Air Traffic – Fractured Life
EMI Records (02/05/08)
From the opening chords of Fractured Life, you’ll find yourself trying to put a finger on where you’ve heard this before.
What is it? Is it The Bends-era Radiohead?
No, that’s not it (but how cool would that be?). You cycle through a couple more bands from the UK, trying to place the voice… Nothing.
Then you focus more on the overall “sound” of Air Traffic, and it hits you. The band is a UK version of The Fray, only more extreme on each end of the sonic spectrum (the rock is harder, the moody stuff is heavier).
After almost a year of availability overseas, Air Traffic’s Fractured Life is finally making a debut stateside. The band’s piano-driven rock, if it can find an immediate audience, is sure to catch on and be a big hit. This album could find quite the little niche into which to settle. It’s not overly garage rock; the piano adds this additional depth to the band’s sound, and their considered peers are bigger hits in their homeland than in North America (then again, that might be a bad precursor).
Opener “Come On” builds slowly, opening like a piano ballad and growing into an anthem by the close (you’ll hear the Radiohead influence in the guitar work). “Charlotte” is a short, little catchy rock song with an infectious chorus. “Never Even Told Me”, “Just Abuse Me” and “I Like That” are carried by Chris Wall on lead vocals, as Wall also tears it up on the piano. And apropos to its title, “Shooting Star” just soars with airy, driving riffs reminiscent of U2 or Coldplay’s finer moments (with some killer soloing mid-way through the song). And the band can slow down and still string together some great music (just listen to “Empty Space” or “No More Running Away”).
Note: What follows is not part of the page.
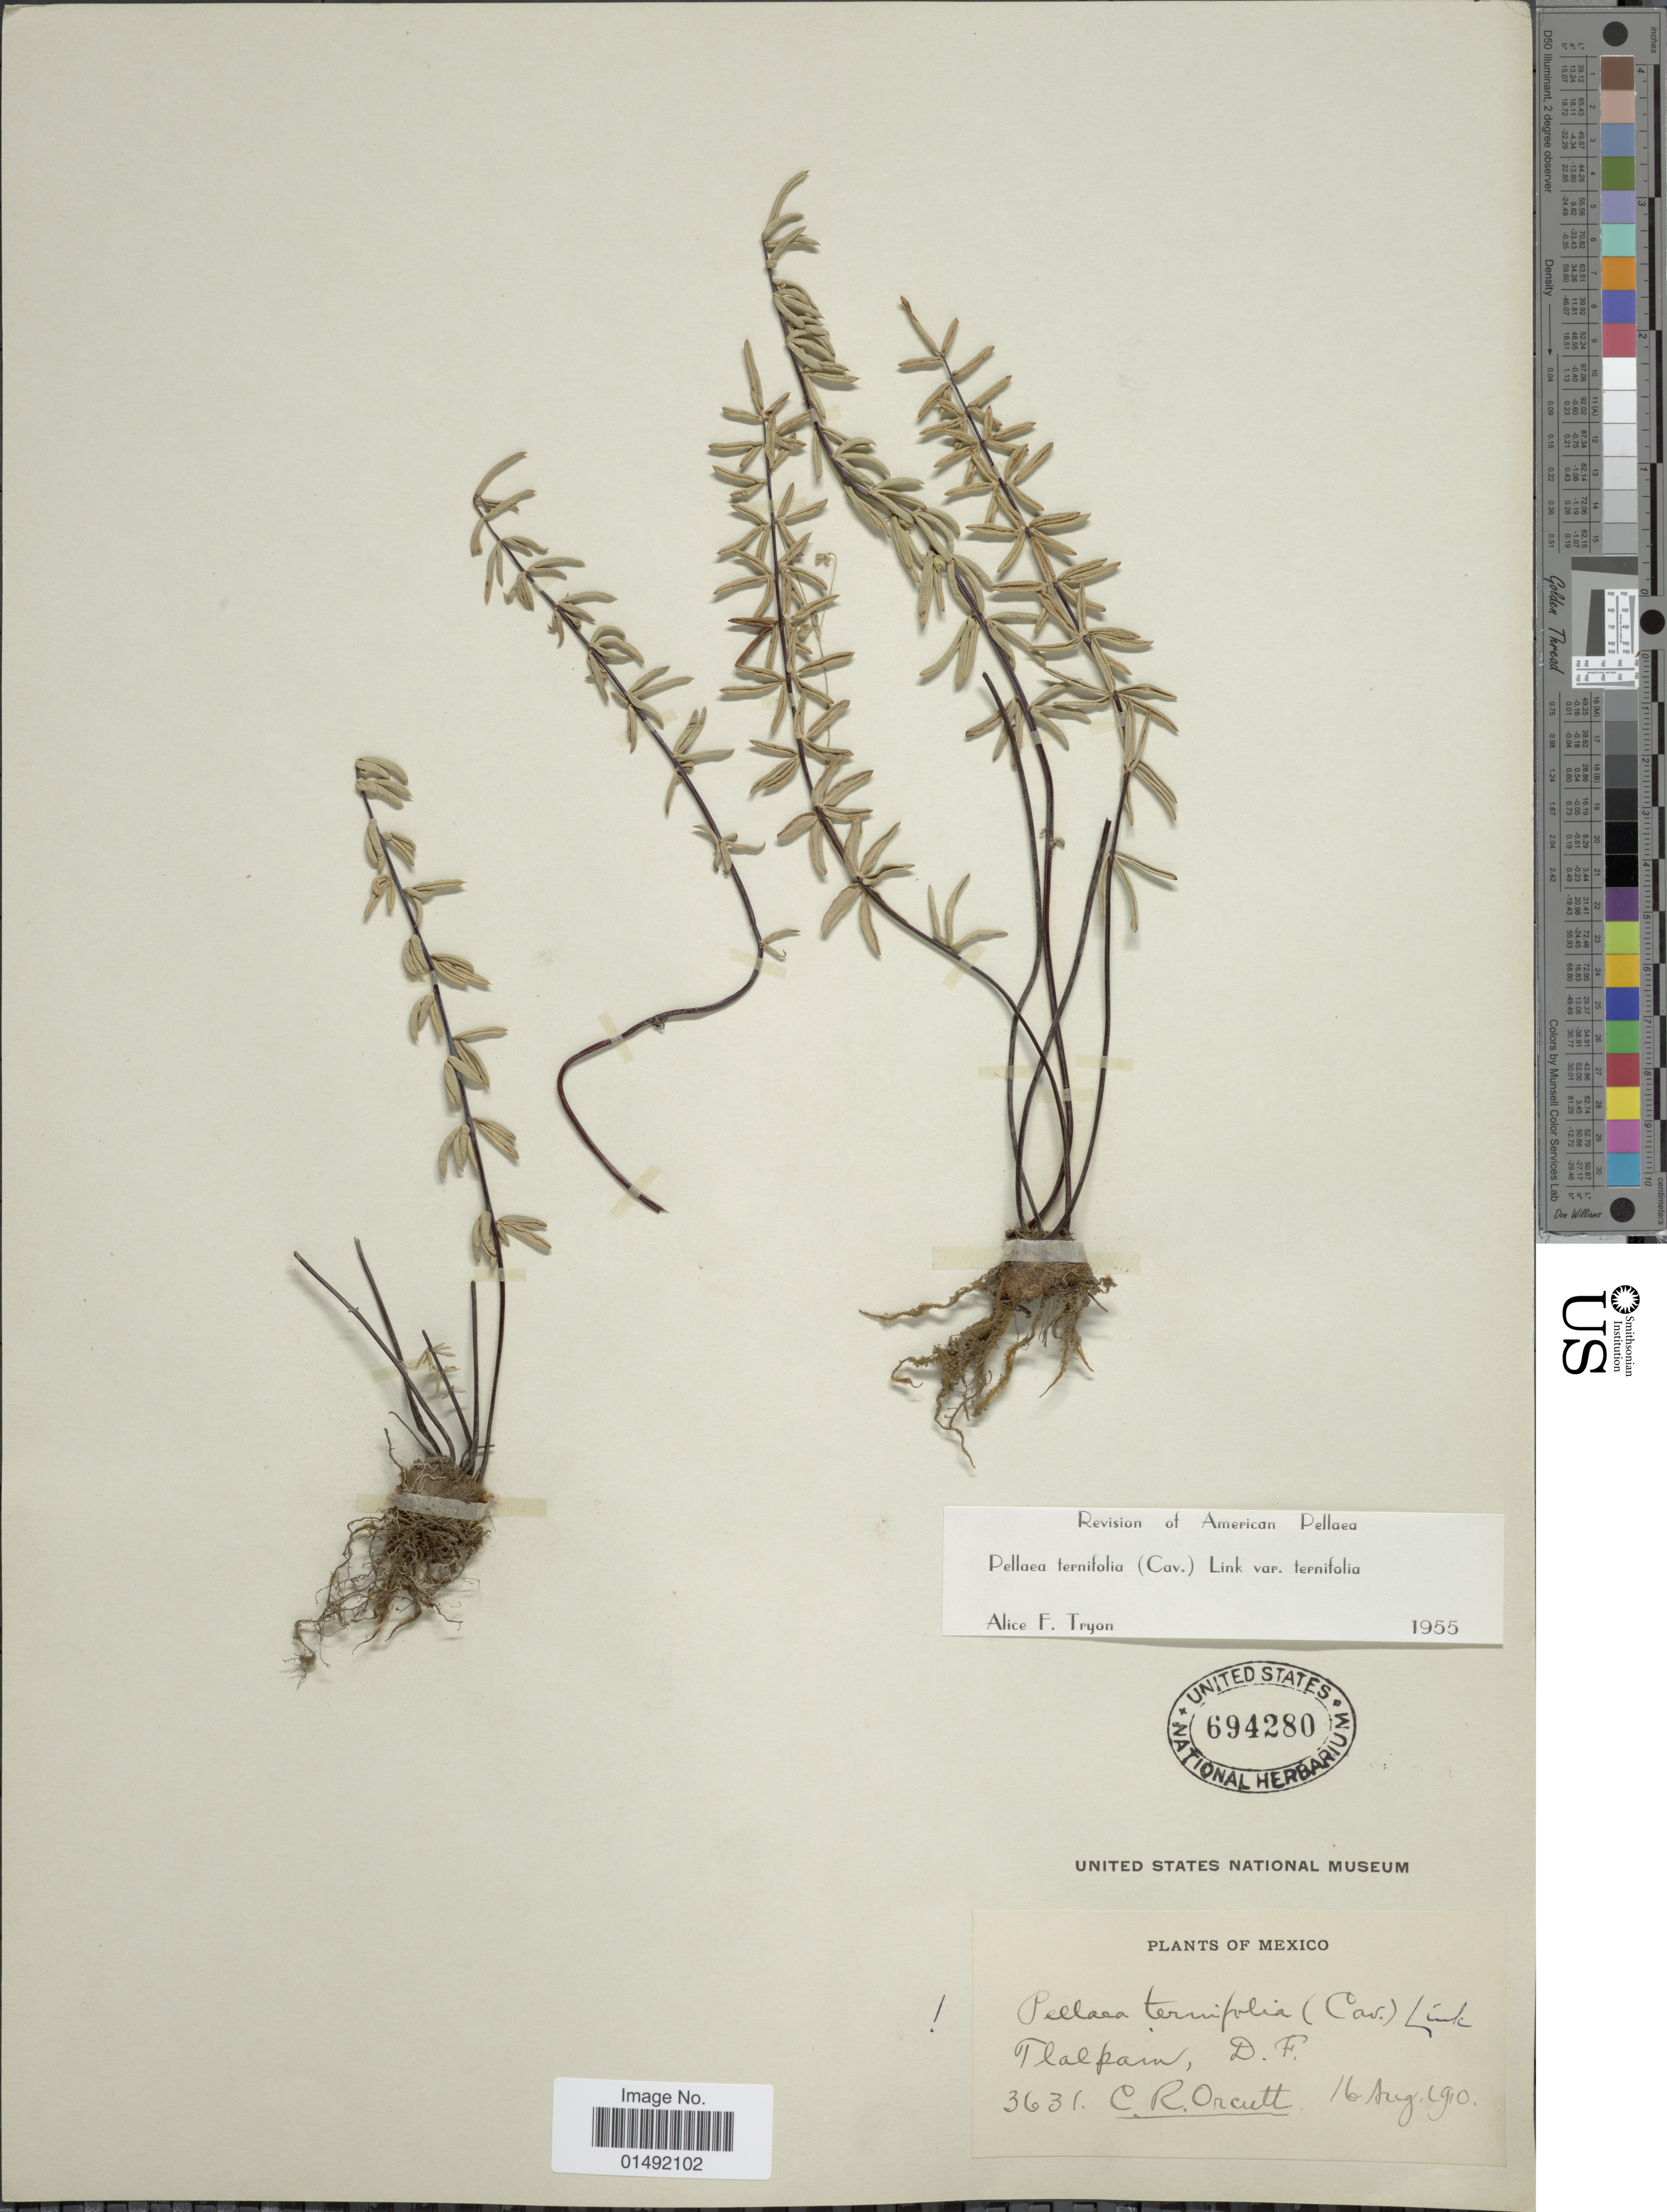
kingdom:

The first listen of this album was a tough one to get through, just because I didn’t know what to expect. Once you settle in to the band’s approach and take everything in (as opposed to trying to figure out where the group is coming from), it’s like flipping a switch. Fractured Life is one hell of a rock album, and a fine debut. It’s smart, mournful, fun and catchy—sometimes all at the same time. If the band manages to catch on and take off, it could be huge.